毎年同じ時期に開催される、エフゲニー・キーシンのピアノリサイタルに今年も行ってきた。
Chopin
Nocturne in F-Minor op. 55-1
Nocturne in G-Major op. 37-2
Nocturne in E-Major op. 62-2
Schumann
Sonata 3
Debussy
8 Preludes:
Danseuses de Delphes
Les collines d'Anacapri
Ce qu'a vu le vent d'Ouest
La fille aux cheveux de lin
La sérénade interrompue
La Cathédrale engloutie
Général Lavine - eccentric
Feux d’artifice
Scriabin
Sonata 4
去年も感動からなかなか抜けられず、普段クラシックを聴かない友達に解説をしようとカバラなんかを持ち出し、それをこのブログにも載せるという愚を犯したのだった(笑)。
以下、今年は控えめにしておきます...
シューマンのソナタ4番は、生演奏を聴く機会はあまりないが大好きだ(娘のピアノの先生とは曲の好みが合うのに、この曲を好きだと言った時は、ええっ? とのけぞられた)。
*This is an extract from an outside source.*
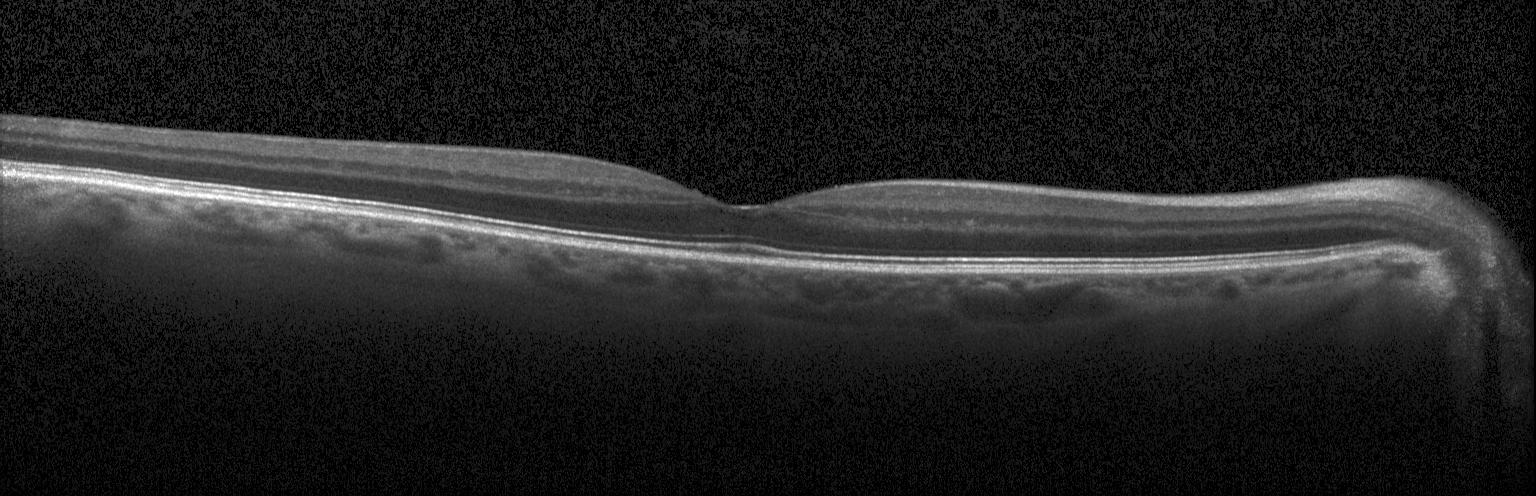

Horizontal scan through the fovea, SD-OCT, OCT B-scan
Dx: no evidence of choroidal neovascularization, diabetic macular edema, or drusen.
今回、彼の演奏を聴いて、ド素人なりにこの難しいソナタをシューマンがどういう意図で組み立てたかが気持ち良いほど理解できたような気がした。
シューマンはこの大ソナタを書き終わってそのときやっと、自分が創作したかったものが何であったか分かったに違いない。
ドビュッシー、すごかった...8幕ものの『悲劇の誕生』的ギリシャ劇のようだった!
実は後半開始直後から客席側に問題が起こり、曲の演奏途中でステージ・マネージャーらしき2名が舞台に上がってき、演奏を中断させられたキーシン氏...
バレエでダンサーが負傷のために中断したり中止になったケースは何度も見たことがあるが、音楽会では初めてでほんとうに驚いた。
しかし巨匠、全く動揺せず。「あ、エマージェンシーだそうです」と客席に声をかけて楽屋へ...大騒ぎする客席。2つ隣のマダムは「ミスター・キーシンに何かあったんじゃないわよね? ね?」と両隣の人に聞く聞く。
5分後には関係者が「医療エマージェンシーで中断しました。続けます」と。
スクリャービンの瞑想のような美しすぎるソナタで泣かされた。
アンコールは3回(去年は5回だったの!)。最後のショパンの華麗なる円舞曲34−1で爆盛り上がり。
彼の演奏には世界の全てがある。
わたしが美に直撃されて動けなくなったり、呼吸困難になったり、泣かされるのは、断トツでクラシック音楽、バレエ、絵画、自然、彫刻、文学の順かな...
あなたはいかがでしょうか。
次、生まれ変わったら人を泣かす側の人になってみたいです。